Though the Department of Veterans Affairs has already made “admirable” use of artificial intelligence, transparency “has got to be elevated to a top priority,” according to Rep. Matt Rosendale, R-Mont.
The Department of Veterans Affairs should disclose instances where artificial intelligence technologies engage with or make decisions that affect veterans, according to a top House Republican.
During a House Veterans’ Affairs Subcommittee on Technology Modernization hearing on Monday examining the department’s data privacy and AI efforts, Rep. Matt Rosendale, R-Mont. — the panel's chairman — noted that VA is working to use AI “for some admirable purposes” across the department. But he also warned that “using AI to predict clinical outcomes or mental health problems may be powerful, but it presents a host of ethical problems.”
Rosendale noted, for instance, that the department is “using natural language processing to extract signals of suicide risk from clinical progress notes and other medical records.”
While he said “we need to do whatever we can to prevent veteran suicide,” he expressed concern that ”this could lead to a violation of veterans’ rights” depending on the level of accuracy of the underlying software.
Gil Alterovitz — director of the VA’s National Artificial Intelligence Institute — said “there's always a human in the loop that then looks at the results” and that this process “is a way to help them sift through a large amount of text.”
But when asked by Rosendale about whether VA has “a good, consistent disclosure process that is being utilized and being signed off by our veterans” for the use of AI tools, Alterovitz confirmed that the department does not.
“That has got to be elevated to a top priority,” Rosendale said.
Stephania Griffin, director of VA’s Information Access and Privacy Office and Veterans Health Administration privacy officer, also told lawmakers “there’s not a specific notice” when veterans’ data is fed into an AI algorithm, noting that the HIPAA Privacy Rule and other applicable laws and regulations are “technology neutral” when it comes to “the use of personally identifiable information and protected health information.”

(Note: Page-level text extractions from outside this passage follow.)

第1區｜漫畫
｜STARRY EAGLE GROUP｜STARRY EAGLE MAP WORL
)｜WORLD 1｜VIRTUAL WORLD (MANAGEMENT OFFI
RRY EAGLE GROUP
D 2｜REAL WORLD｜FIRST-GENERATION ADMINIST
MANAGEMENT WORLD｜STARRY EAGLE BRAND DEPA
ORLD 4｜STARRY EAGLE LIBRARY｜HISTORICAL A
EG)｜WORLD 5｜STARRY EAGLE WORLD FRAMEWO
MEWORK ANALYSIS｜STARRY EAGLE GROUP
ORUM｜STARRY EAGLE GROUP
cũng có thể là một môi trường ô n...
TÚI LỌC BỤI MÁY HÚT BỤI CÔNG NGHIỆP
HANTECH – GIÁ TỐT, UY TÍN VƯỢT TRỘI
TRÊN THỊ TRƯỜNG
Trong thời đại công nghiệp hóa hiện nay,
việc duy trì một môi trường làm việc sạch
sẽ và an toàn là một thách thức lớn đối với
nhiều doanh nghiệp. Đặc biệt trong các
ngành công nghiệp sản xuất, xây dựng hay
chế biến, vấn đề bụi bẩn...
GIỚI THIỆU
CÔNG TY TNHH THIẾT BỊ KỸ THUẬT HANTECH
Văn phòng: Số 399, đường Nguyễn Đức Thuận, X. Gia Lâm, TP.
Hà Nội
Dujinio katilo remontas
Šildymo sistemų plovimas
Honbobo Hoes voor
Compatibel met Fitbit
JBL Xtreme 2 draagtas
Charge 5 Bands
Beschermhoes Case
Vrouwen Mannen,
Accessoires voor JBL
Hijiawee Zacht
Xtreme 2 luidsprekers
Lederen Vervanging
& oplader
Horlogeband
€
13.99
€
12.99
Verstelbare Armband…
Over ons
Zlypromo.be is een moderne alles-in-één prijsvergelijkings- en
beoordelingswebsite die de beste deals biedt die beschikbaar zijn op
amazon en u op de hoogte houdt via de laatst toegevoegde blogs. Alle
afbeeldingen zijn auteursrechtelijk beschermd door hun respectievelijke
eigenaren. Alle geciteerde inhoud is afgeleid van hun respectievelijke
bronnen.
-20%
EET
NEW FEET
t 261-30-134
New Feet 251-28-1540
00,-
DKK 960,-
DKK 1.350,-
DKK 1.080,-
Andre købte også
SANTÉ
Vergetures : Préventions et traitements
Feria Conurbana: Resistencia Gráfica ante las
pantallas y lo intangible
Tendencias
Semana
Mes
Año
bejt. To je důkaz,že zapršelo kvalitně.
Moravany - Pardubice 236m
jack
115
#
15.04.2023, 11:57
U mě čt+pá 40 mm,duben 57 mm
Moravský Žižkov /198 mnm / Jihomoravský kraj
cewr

“We are required to give notice to our veterans and our patients on how we use their data, how we collect their data, how we share their data,” Griffin said, adding “but again, it's not specific to a technology.”
VA officials noted during the hearing that the department is in the process of establishing an AI governance board to comply with the Office of Management and Budget’s implementation guidance for President Joe Biden’s October 2023 executive order on AI. Griffin said discussions around public disclosure of the department’s use of AI is something that the board “needs to look at more closely.”
Rosendale’s comments echoed similar concerns from some of his colleagues in Congress, who have also pushed for agencies to be more transparent about their public-facing uses of AI.
A bipartisan group of lawmakers in the Senate and House — led by Sen. Gary Peters, D-Mich., and Rep. Clay Higgins, R-La. — introduced legislation last year that would require agencies to disclose when they are using “automated and augmented systems” to interact with the public or to “make critical decisions” that affect individuals’ education, employment, transportation, healthcare or asylum status.